Subject: United States - Southwestern
Period: 1871 (dated)
Publication: Senate Doc. #65, 42nd Congress, 2nd Session
Color: Black & White
Size:
22 x 28 inches
55.9 x 71.1 cm
The 1870s was a period of intense effort, by such prominent people as Clarence King, Ferdinand Hayden, and John Wesley Powell, to advance the geographical knowledge of the West. These various surveys presented a threat to the Army's supremacy in the field of mapping and to the related appropriations from Congress. As a result of these pressures, the Army Corp of Engineers developed a plan to systematically survey the entire West to be called the U.S. Geographical Surveys West of the One Hundredth Meridian. The region was divided up into 95 rectangles, with atlas sheets to be prepared for each, comprising an area 2°45' of longitude and 1°40' of latitude on a scale of eight miles to the inch. Lieutenant George Wheeler was chosen to head this immense project. Surveys were conducted each summer from 1872 to 1878, after which Congress cut off appropriations for field work; thus the survey was not completed as originally envisioned. Wheeler published annual reports from 1873 to 1884, as well as the final Geographical Report published in 1889. The maps from this report are a valuable document of the record of Western exploration.
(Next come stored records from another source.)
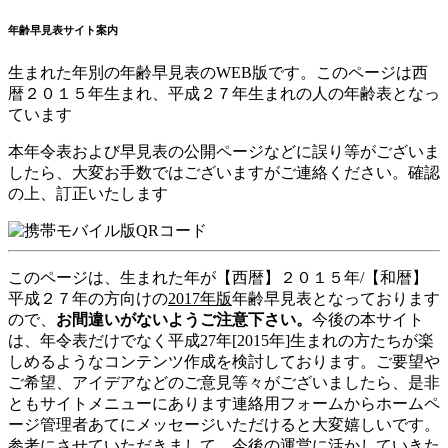
年齢早見表サイト案内
生まれた年別の年齢早見表のWEB版です。このページは西
暦２０１５年生まれ、平成２７年生まれの人の年齢表となっ
ています
本年令表および早見表の公開ページなどに誤り等がございま
したら、大変お手数ではございますがご連絡ください。確認
の上、訂正いたします
このページは、生まれた年が【西暦】２０１５年/【和暦】
平成２７年の方向けの
2017年版
年齢早見表となっております
ので、
お間違いがないようご注意下さい。
今後の本サイト
は、年令表だけでなく平成27年[2015年]生まれの方たちが楽
しめるようなコンテンツ作成を検討しております。ご要望や
ご希望、アイデアなどのご意見等々がございましたら、是非
ともサイトメニューにあります連絡用フォームからホームペ
ージ管理者あてにメッセージいただけると大変嬉しいです。
参考にさせていただきまして、今後の運営に活かしていきた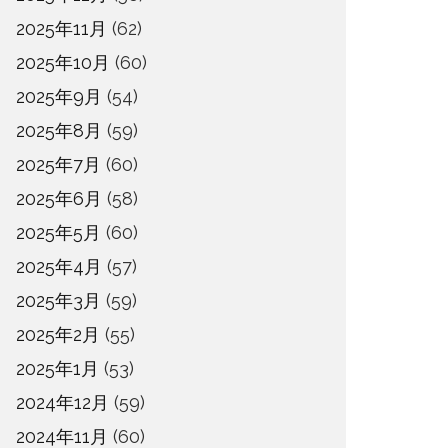
2025年11月
(62)
2025年10月
(60)
2025年9月
(54)
2025年8月
(59)
2025年7月
(60)
2025年6月
(58)
2025年5月
(60)
2025年4月
(57)
2025年3月
(59)
2025年2月
(55)
2025年1月
(53)
2024年12月
(59)
2024年11月
(60)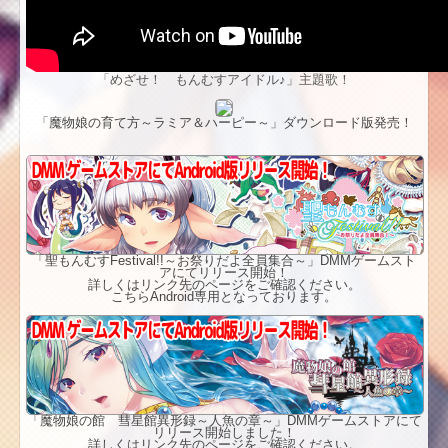
「めざせ！ もんむすアイドル♪」主題歌！
「魔物娘の育て方～ラミア＆ハーピー～」ダウンロード版発売！
「聖もんむすFestival!!～お祭りだよ全員集合～」DMMゲームスト
アにてリリース開始！
詳しくはリンク先のページをご確認ください。
こちらAndroid専用となっております。
「魔物娘の館 彗星館異形録～人魚の章～」DMMゲームストアにて
リリース開始しました！
詳しくはリンク先のページをご確認ください。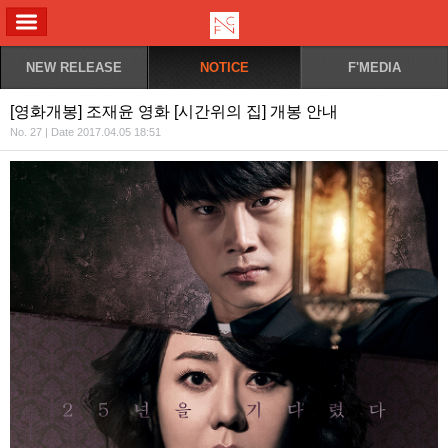
ALL MENU
NEW RELEASE
NOTICE
F'MEDIA
[영화개봉] 조재윤 영화 [시간위의 집] 개봉 안내
No. 27 | Date 2017.04.05 18:51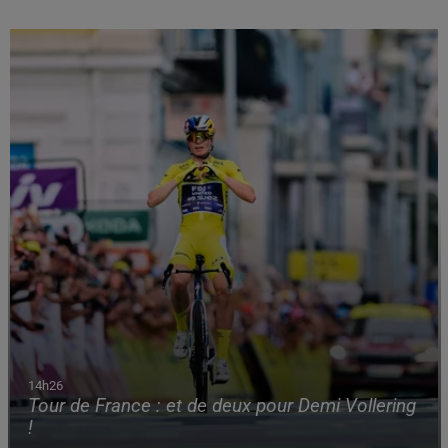
14h26
Tour de France : et de deux pour Demi Vollering
!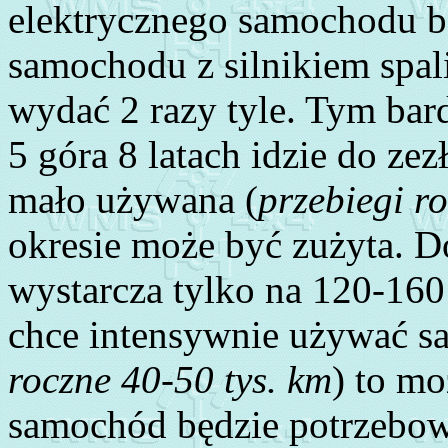
elektrycznego samochodu b
samochodu z silnikiem spali
wydać 2 razy tyle. Tym bar
5 góra 8 latach idzie do ze
mało używana (
przebiegi ro
okresie może być zużyta. 
wystarcza tylko na 120-160 
chce intensywnie używać s
roczne 40-50 tys. km
) to mo
samochód będzie potrzebowa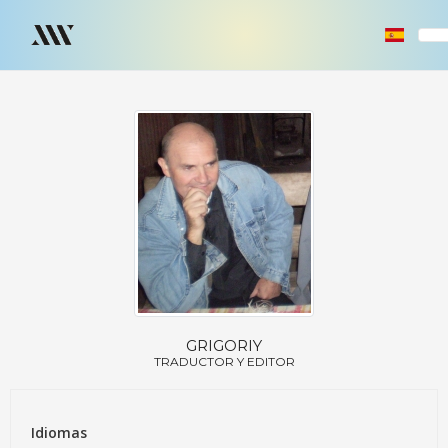
GRIGORIY
TRADUCTOR Y EDITOR
Idiomas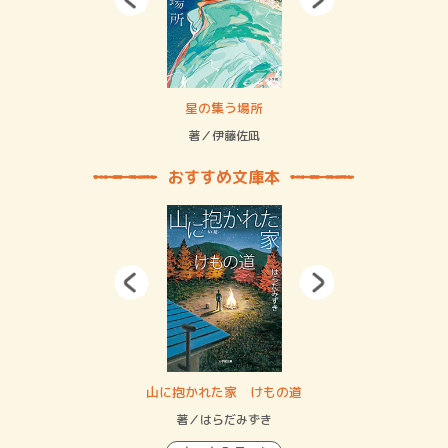
 二重拘束の…
星の集う場所
記憶
緒
著／伊藤佐凪
著／
おすすめ文庫本
・システム
山に抱かれた家 けもの道
神
イン…
著／はらだみずき
著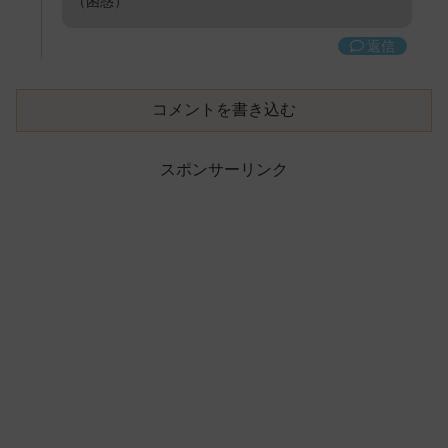
（困惑）
返信
コメントを書き込む
スポンサーリンク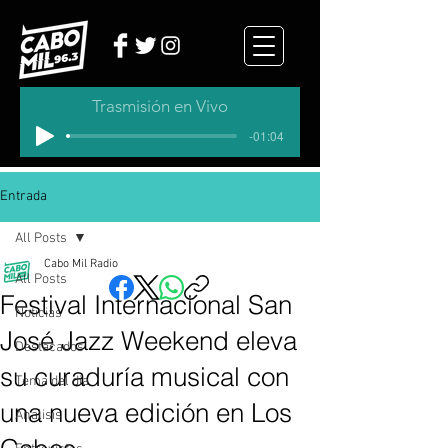
Trasmisión en Vivo
-01:04
Entrada
All Posts
Cabo Mil Radio
All Posts
Festival Internacional San
Noticias
José Jazz Weekend eleva
Destacados
su curaduría musical con
Tema del dia
una nueva edición en Los
Analisis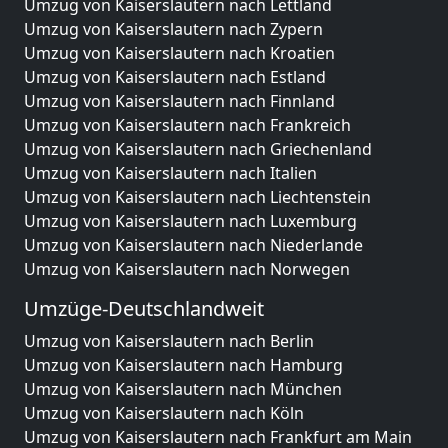
Umzug von Kaiserslautern nach Lettland
Umzug von Kaiserslautern nach Zypern
Umzug von Kaiserslautern nach Kroatien
Umzug von Kaiserslautern nach Estland
Umzug von Kaiserslautern nach Finnland
Umzug von Kaiserslautern nach Frankreich
Umzug von Kaiserslautern nach Griechenland
Umzug von Kaiserslautern nach Italien
Umzug von Kaiserslautern nach Liechtenstein
Umzug von Kaiserslautern nach Luxemburg
Umzug von Kaiserslautern nach Niederlande
Umzug von Kaiserslautern nach Norwegen
Umzüge-Deutschlandweit
Umzug von Kaiserslautern nach Berlin
Umzug von Kaiserslautern nach Hamburg
Umzug von Kaiserslautern nach München
Umzug von Kaiserslautern nach Köln
Umzug von Kaiserslautern nach Frankfurt am Main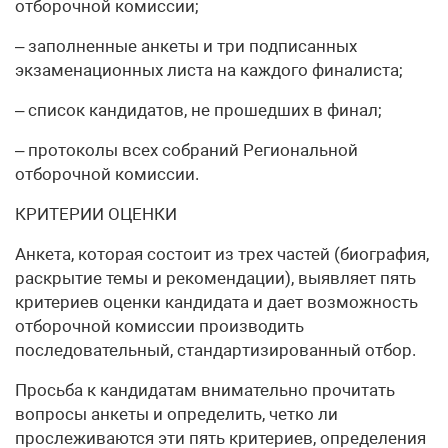
отборочной комиссии;
– заполненные анкеты и три подписанных
экзаменационных листа на каждого финалиста;
– список кандидатов, не прошедших в финал;
– протоколы всех собраний Региональной
отборочной комиссии.
КРИТЕРИИ ОЦЕНКИ
Анкета, которая состоит из трех частей (биография,
раскрытие темы и рекомендации), выявляет пять
критериев оценки кандидата и дает возможность
отборочной комиссии производить
последовательный, стандартизированный отбор.
Просьба к кандидатам внимательно прочитать
вопросы анкеты и определить, четко ли
прослеживаются эти пять критериев, определения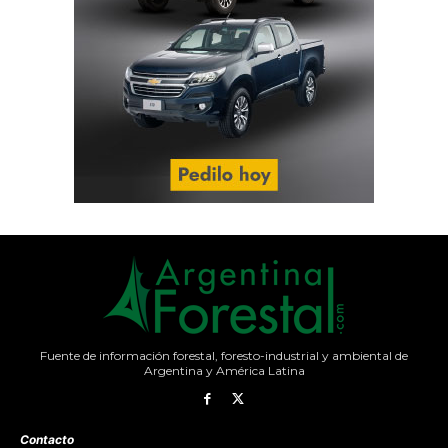
Fuente de información forestal, foresto-industrial y ambiental de
Argentina y América Latina
Contacto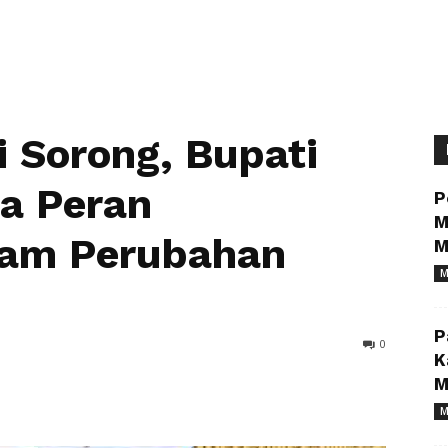
i Sorong, Bupati
ra Peran
P
M
am Perubahan
M
M
P
0
K
M
M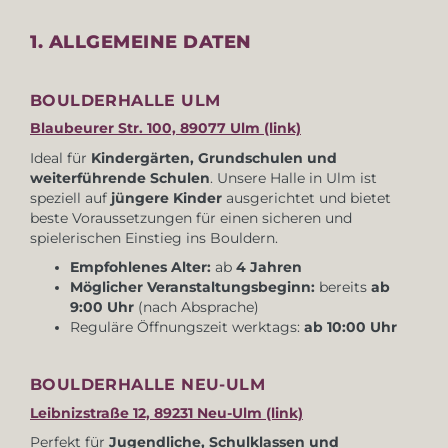
1. ALLGEMEINE DATEN
BOULDERHALLE ULM
Blaubeurer Str. 100, 89077 Ulm (link)
Ideal für
Kindergärten, Grundschulen und
weiterführende Schulen
. Unsere Halle in Ulm ist
speziell auf
jüngere Kinder
ausgerichtet und bietet
beste Voraussetzungen für einen sicheren und
spielerischen Einstieg ins Bouldern.
Empfohlenes Alter:
ab
4 Jahren
Möglicher Veranstaltungsbeginn:
bereits
ab
9:00 Uhr
(nach Absprache)
Reguläre Öffnungszeit werktags:
ab 10:00 Uhr
BOULDERHALLE NEU-ULM
Leibnizstraße 12, 89231 Neu-Ulm (link)
Perfekt für
Jugendliche, Schulklassen und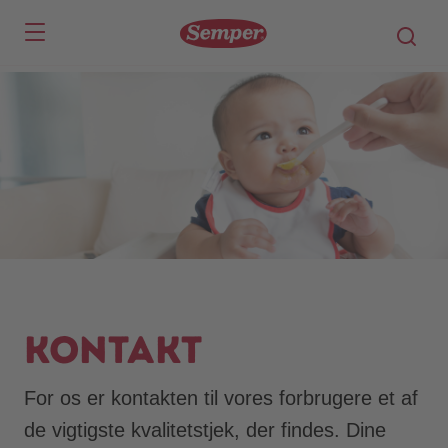
Skip to main content
Kontakt
For os er kontakten til vores forbrugere et af
de vigtigste kvalitetstjek, der findes. Dine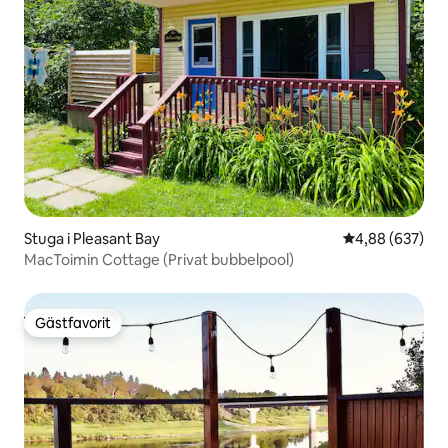
Stuga i Pleasant Bay
4,88 av 5 i ge
4,88 (637)
MacToimin Cottage (Privat bubbelpool)
Gästfavorit
Gästfavorit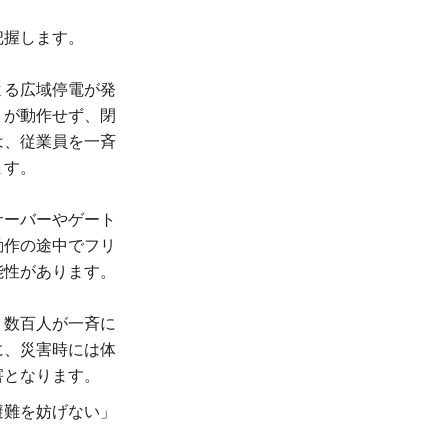
把握します。
よる広域停電が発
トが動作せず、閉
は、従業員を一斉
ます。
サーバーやゲート
動作の途中でフリ
能性があります。
、数百人が一斉に
に、災害時には体
害となります。
避難を妨げない」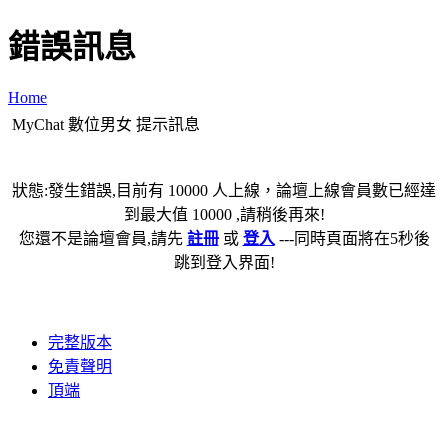
錯誤訊息
Home
MyChat 數位男女 提示訊息
狀態:發生錯誤,目前有 10000 人上線，論壇上線會員數已經達
到最大值 10000 ,請稍後再來!
您還不是論壇會員,請先
註冊
或
登入
---同時頁面將在5秒後
跳到登入界面!
完整版本
免責聲明
頂端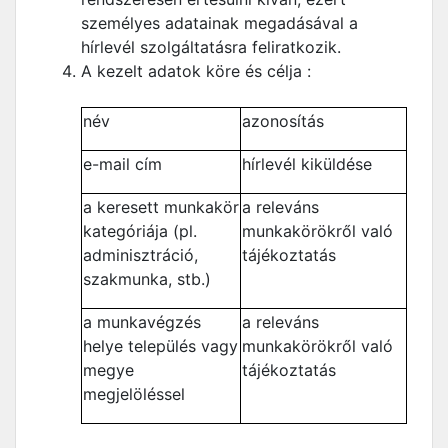
személyes adatainak megadásával a
hírlevél szolgáltatásra feliratkozik.
A kezelt adatok köre és célja :
név
azonosítás
e-mail cím
hírlevél kiküldése
a keresett munkakör
a releváns
kategóriája (pl.
munkakörökről való
adminisztráció,
tájékoztatás
szakmunka, stb.)
a munkavégzés
a releváns
helye település vagy
munkakörökről való
megye
tájékoztatás
megjelöléssel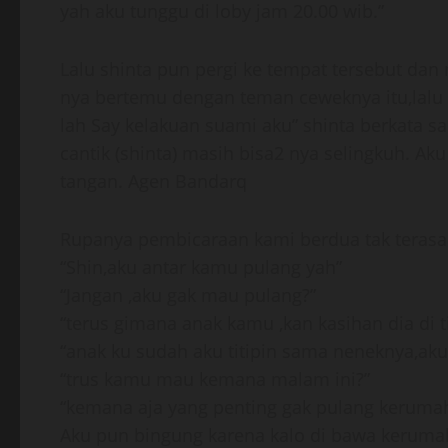
yah aku tunggu di loby jam 20.00 wib.”
Lalu shinta pun pergi ke tempat tersebut dan
nya bertemu dengan teman ceweknya itu,lalu
lah Say kelakuan suami aku” shinta berkata sa
cantik (shinta) masih bisa2 nya selingkuh. 
tangan. Agen Bandarq
Rupanya pembicaraan kami berdua tak terasa 
“Shin,aku antar kamu pulang yah”
“Jangan ,aku gak mau pulang?”
“terus gimana anak kamu ,kan kasihan dia di 
“anak ku sudah aku titipin sama neneknya,ak
“trus kamu mau kemana malam ini?”
“kemana aja yang penting gak pulang keruma
Aku pun bingung karena kalo di bawa kerumah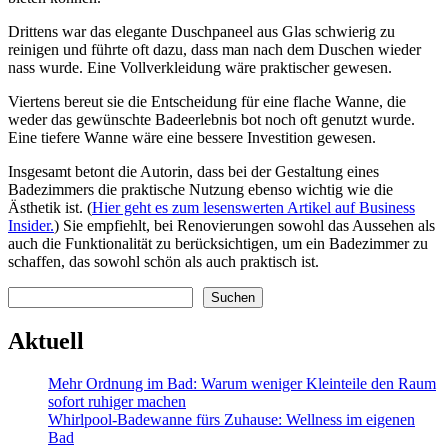
Drittens war das elegante Duschpaneel aus Glas schwierig zu
reinigen und führte oft dazu, dass man nach dem Duschen wieder
nass wurde. Eine Vollverkleidung wäre praktischer gewesen.
Viertens bereut sie die Entscheidung für eine flache Wanne, die
weder das gewünschte Badeerlebnis bot noch oft genutzt wurde.
Eine tiefere Wanne wäre eine bessere Investition gewesen.
Insgesamt betont die Autorin, dass bei der Gestaltung eines
Badezimmers die praktische Nutzung ebenso wichtig wie die
Ästhetik ist. (
Hier geht es zum lesenswerten Artikel auf Business
Insider.
) Sie empfiehlt, bei Renovierungen sowohl das Aussehen als
auch die Funktionalität zu berücksichtigen, um ein Badezimmer zu
schaffen, das sowohl schön als auch praktisch ist.
Suchen
Suchen
Aktuell
Mehr Ordnung im Bad: Warum weniger Kleinteile den Raum
sofort ruhiger machen
Whirlpool-Badewanne fürs Zuhause: Wellness im eigenen
Bad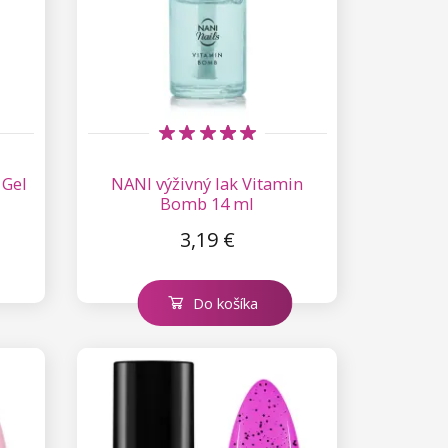
 Gel
NANI výživný lak Vitamin
Bomb 14 ml
3,19 €
Do košíka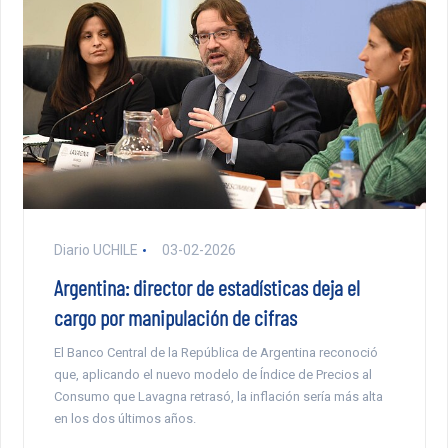
Diario UCHILE
03-02-2026
Argentina: director de estadísticas deja el
cargo por manipulación de cifras
El Banco Central de la República de Argentina reconoció
que, aplicando el nuevo modelo de Índice de Precios al
Consumo que Lavagna retrasó, la inflación sería más alta
en los dos últimos años.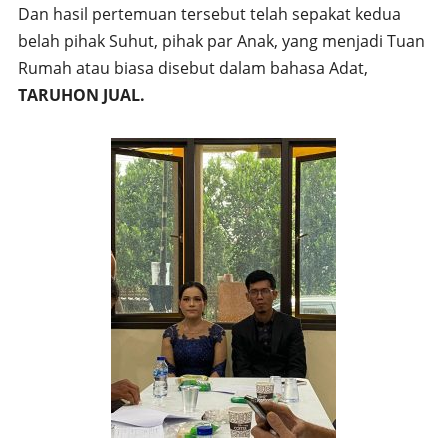
Dan hasil pertemuan tersebut telah sepakat kedua
belah pihak Suhut, pihak par Anak, yang menjadi Tuan
Rumah atau biasa disebut dalam bahasa Adat,
TARUHON JUAL.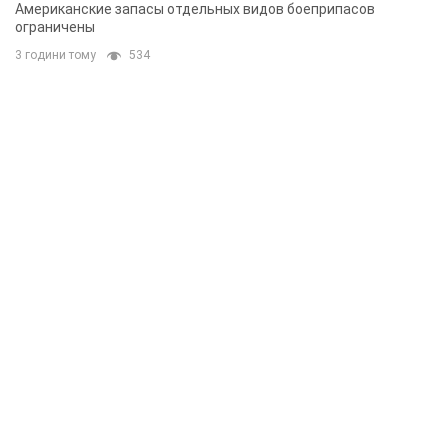
Американские запасы отдельных видов боеприпасов
ограничены
3 години тому
534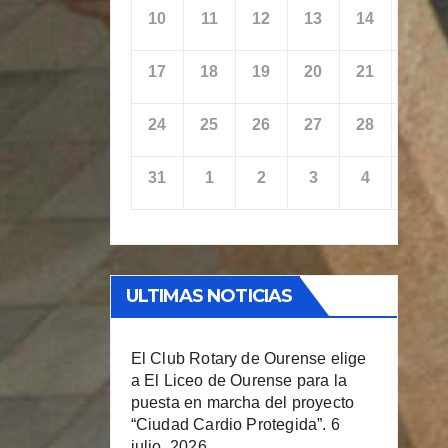
10
11
12
13
14
15
17
18
19
20
21
22
24
25
26
27
28
29
31
1
2
3
4
5
ULTIMAS NOTICIAS
El Club Rotary de Ourense elige
a El Liceo de Ourense para la
puesta en marcha del proyecto
“Ciudad Cardio Protegida”.
6
julio, 2026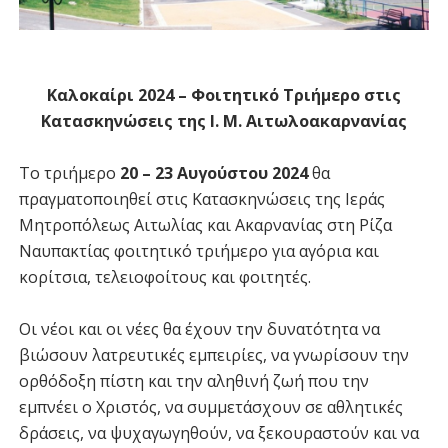
Καλοκαίρι 2024 – Φοιτητικό Τριήμερο στις
Κατασκηνώσεις της Ι. Μ. Αιτωλοακαρνανίας
Το τριήμερο
20 – 23 Αυγούστου 2024
θα
πραγματοποιηθεί στις Κατασκηνώσεις της Ιεράς
Μητροπόλεως Αιτωλίας και Ακαρνανίας στη Ρίζα
Ναυπακτίας φοιτητικό τριήμερο για αγόρια και
κορίτσια, τελειοφοίτους και φοιτητές.
Οι νέοι και οι νέες θα έχουν την δυνατότητα να
βιώσουν λατρευτικές εμπειρίες, να γνωρίσουν την
ορθόδοξη πίστη και την αληθινή ζωή που την
εμπνέει ο Χριστός, να συμμετάσχουν σε αθλητικές
δράσεις, να ψυχαγωγηθούν, να ξεκουραστούν και να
This map was the result of Wheeler's spectacular exploration of 1871. The Interior Department's civilian surveys by Powell and Hayden posed a major threat to funding for military mapping and exploration efforts. Wheeler, barely 30 years of age, was tasked to gather information and produce a highly accurate map of the area. He accomplished this and in so doing conceived of the U.S. Geographical Surveys West of the One Hundredth Meridian, of which this map is the forerunner. The map is very detailed, with scores of mining districts located and named. Locates Prescott, St. George, San Bernardo, Elko, Ely, and Tucson. Wheat refers to it as a "map of great interest." The map displays a portion of Nevada together with parts of California, Utah and Arizona, as bounded by Tucson, San Bernardino and the Sierra Nevadas, St. George, and north to Mountain City, above Elko. Topography shown via hachure. A very nice example of this increasingly difficult to find map
References: Wheat [TMW] 1237.
Condition: B
Nice impression with full margins. Hint of toning and scattered foxing. Issued folding, now pressed and backed with Japanese tissue to reinforce some edge tears. Some paper added to the binding side to create an even margin with a 3" well-closed tear at binding trim.